This text-based course is a transcript of the live seminar, “Mild Cognitive Impairment: From Diagnosis to Management,” presented by Michelle Bourgeois, Ph.D., CCC-SLP.
>> Michelle Bourgeois: I will start by mentioning that in today's universe, because of the number of people who are now attaining the ripe old age of 65, all of us baby boomers who are getting to that stage in our lives, this particular discussion about mild cognitive impairment is particularly germane. Many of us are worried about the normal aging process and whether or not the types of memory lapses that we are experiencing, on a daily basis undoubtedly, might be a predictor of future serious memory problems. It is really important to figure out if that is the case or not, so we do not have to live in fear of Alzheimer disease. I would like to talk about when things are beginning to be a problem, when to know whether we should be doing something about it, and what we can do about it.
I will talk a little about mild cognitive impairment (MCI), how we diagnose it, the different types, the history and evolution of this diagnostic category, and then share with you an intervention approach I have been happy to be trying out here at the Ohio State University with my student clinicians. Hopefully this will encourage some of you to do this type of a service with our older adults.
When Do We Need to be Worried There is a Problem?
We need to start with talking about what it is that we do know about MCI at this point. This whole diagnostic category of mild cognitive impairment is relatively young. It does span my personal career, but it is not as well known in the literature of Alzheimer disease and other types of dementia. What we do know about mild cognitive impairment, or symptoms of it, suggests we need to pay better attention to it. When there is a gradual progressive cognitive decline, it could portend eventual diagnosis of Alzheimer disease. When cognitive impairment becomes a problem sufficient that it interferes with everyday functioning, our usual typical activities, work or our daily lives, then we need to pay attention. We need to get it checked out.
One thing that is not so clear in the literature, even today, is knowing specifically when asymptomatic cognitive issues and simple, everyday memory lapses are going to transition to symptomatic pre-dementia phase, an actual MCI phase, and then, eventually, an Alzheimer’s or dementia diagnosis.

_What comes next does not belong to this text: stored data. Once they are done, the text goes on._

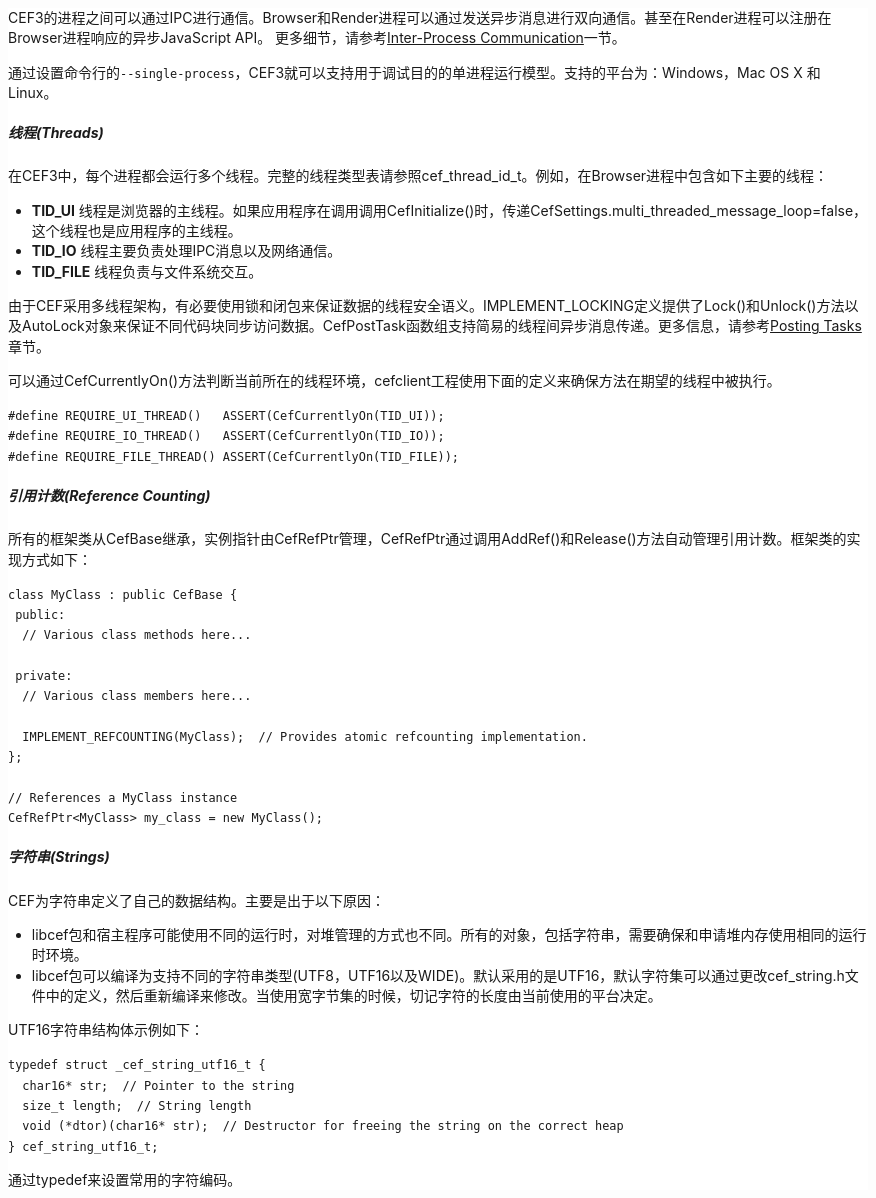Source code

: CEF3的进程之间可以通过IPC进行通信。Browser和Render进程可以通过发送异步消息进行双向通信。甚至在Render进程可以注册在Browser进程响应的异步JavaScript API。
更多细节，请参考[Inter-Process Communication](#inter-process-communication)一节。

通过设置命令行的`--single-process`，CEF3就可以支持用于调试目的的单进程运行模型。支持的平台为：Windows，Mac OS X 和Linux。

##### <a name="threads"></a>线程(Threads)

在CEF3中，每个进程都会运行多个线程。完整的线程类型表请参照cef_thread_id_t。例如，在Browser进程中包含如下主要的线程：

- **TID_UI** 线程是浏览器的主线程。如果应用程序在调用调用CefInitialize()时，传递CefSettings.multi_threaded_message_loop=false，这个线程也是应用程序的主线程。
- **TID_IO** 线程主要负责处理IPC消息以及网络通信。
- **TID_FILE** 线程负责与文件系统交互。 

由于CEF采用多线程架构，有必要使用锁和闭包来保证数据的线程安全语义。IMPLEMENT_LOCKING定义提供了Lock()和Unlock()方法以及AutoLock对象来保证不同代码块同步访问数据。CefPostTask函数组支持简易的线程间异步消息传递。更多信息，请参考[Posting Tasks](posting-task)章节。

可以通过CefCurrentlyOn()方法判断当前所在的线程环境，cefclient工程使用下面的定义来确保方法在期望的线程中被执行。

```
#define REQUIRE_UI_THREAD()   ASSERT(CefCurrentlyOn(TID_UI));
#define REQUIRE_IO_THREAD()   ASSERT(CefCurrentlyOn(TID_IO));
#define REQUIRE_FILE_THREAD() ASSERT(CefCurrentlyOn(TID_FILE));
```

##### <a name="reference-couting"></a>引用计数(Reference Counting)

所有的框架类从CefBase继承，实例指针由CefRefPtr管理，CefRefPtr通过调用AddRef()和Release()方法自动管理引用计数。框架类的实现方式如下：

```
class MyClass : public CefBase {
 public:
  // Various class methods here...

 private:
  // Various class members here...

  IMPLEMENT_REFCOUNTING(MyClass);  // Provides atomic refcounting implementation.
};

// References a MyClass instance
CefRefPtr<MyClass> my_class = new MyClass();
```

##### <a name="strings"></a>字符串(Strings)

CEF为字符串定义了自己的数据结构。主要是出于以下原因：
- libcef包和宿主程序可能使用不同的运行时，对堆管理的方式也不同。所有的对象，包括字符串，需要确保和申请堆内存使用相同的运行时环境。
- libcef包可以编译为支持不同的字符串类型(UTF8，UTF16以及WIDE)。默认采用的是UTF16，默认字符集可以通过更改cef_string.h文件中的定义，然后重新编译来修改。当使用宽字节集的时候，切记字符的长度由当前使用的平台决定。

UTF16字符串结构体示例如下：

```
typedef struct _cef_string_utf16_t {
  char16* str;  // Pointer to the string
  size_t length;  // String length
  void (*dtor)(char16* str);  // Destructor for freeing the string on the correct heap
} cef_string_utf16_t;
```
通过typedef来设置常用的字符编码。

We are still working on that. At this point, there still is significant uncertainty about the diagnostic process in these early stages.
History of MCI
To give you some history about how the diagnosis of mild cognitive impairment has evolved, back in the late '80s, Barry Reisberg and his colleagues (1988) were beginning to notice that there were people in their stage 3 on the Global Deterioration Scale that were evidencing some mild memory issues, but not ones that were sufficient enough to be concerned about dementia. Morrison and colleagues, in 1993, began to use their clinical dementia rating scale and sorted out people who were either a 0 or a 0.5 on the CDR as deserving of a look at what types of problems they were experiencing. Both of these categories of people were complaining about memory problems, and their families were concerned about it. We were beginning, at that point, to think that we needed to pay better attention to what people in these earlier stages were experiencing, which led to Petersen, Smith, Waring, Tangalos, and Kokmen (1999) being more systematic about coming up with some criteria. The criteria they developed included memory complaints on the part of the individual. These individuals, just like most older adults who are beginning to memory lapses, especially word-finding problems and other aggravating memory lapses, were coming to the physicians and complaining about some things.

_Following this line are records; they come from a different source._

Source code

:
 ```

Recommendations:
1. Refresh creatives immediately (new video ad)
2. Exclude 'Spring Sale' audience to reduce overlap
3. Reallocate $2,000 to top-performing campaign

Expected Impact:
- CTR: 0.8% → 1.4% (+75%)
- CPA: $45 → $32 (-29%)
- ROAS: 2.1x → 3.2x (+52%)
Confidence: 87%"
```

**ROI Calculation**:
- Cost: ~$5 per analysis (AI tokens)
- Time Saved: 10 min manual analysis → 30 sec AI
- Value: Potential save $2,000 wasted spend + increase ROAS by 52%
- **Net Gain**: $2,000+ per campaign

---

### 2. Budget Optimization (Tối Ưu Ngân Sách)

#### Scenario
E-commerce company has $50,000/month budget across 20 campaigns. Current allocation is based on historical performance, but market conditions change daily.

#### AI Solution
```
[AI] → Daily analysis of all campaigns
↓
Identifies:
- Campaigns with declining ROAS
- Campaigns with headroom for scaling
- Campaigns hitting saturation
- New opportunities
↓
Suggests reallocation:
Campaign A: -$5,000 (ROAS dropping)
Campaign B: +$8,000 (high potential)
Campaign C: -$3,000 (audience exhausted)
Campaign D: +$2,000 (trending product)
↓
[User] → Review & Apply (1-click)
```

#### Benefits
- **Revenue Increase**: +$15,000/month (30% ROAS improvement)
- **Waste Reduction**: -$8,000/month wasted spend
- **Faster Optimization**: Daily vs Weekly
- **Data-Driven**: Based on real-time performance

In order for the diagnostic category of mild cognitive impairment to be considered, a neurologist decided that these memory complaints needed to be corroborated by a family member, another informant, just to ascertain that these were reliable complaints, things that happened on a reliable basis and were observable. In addition, these memory complaints then would trigger a memory evaluation, and there needed to be a documented memory impairment in order to be considered within this diagnostic category. In addition, the big concern about coming up with this criteria is that we are not inadvertently diagnosing or prematurely diagnosing a problem when it is not actually there. What is important is when there are other cognitive tasks that are evaluated, the ones that were not memory related such as executive functioning task, language tasks, and other cognitive tasks, needed to be within the range of normal performance. That was also reflected in the fact that activities of daily living would be unaffected or preserved. People were able to complete their activities of daily living without assistance. These last two criteria are largely the factors that lead to a diagnosis of non-dementia, not demented. When people cannot perform daily living activities, and they do have a variety of cognitive deficits that span memory and non-memory activities, the person is more likely to have a diagnosis of dementia.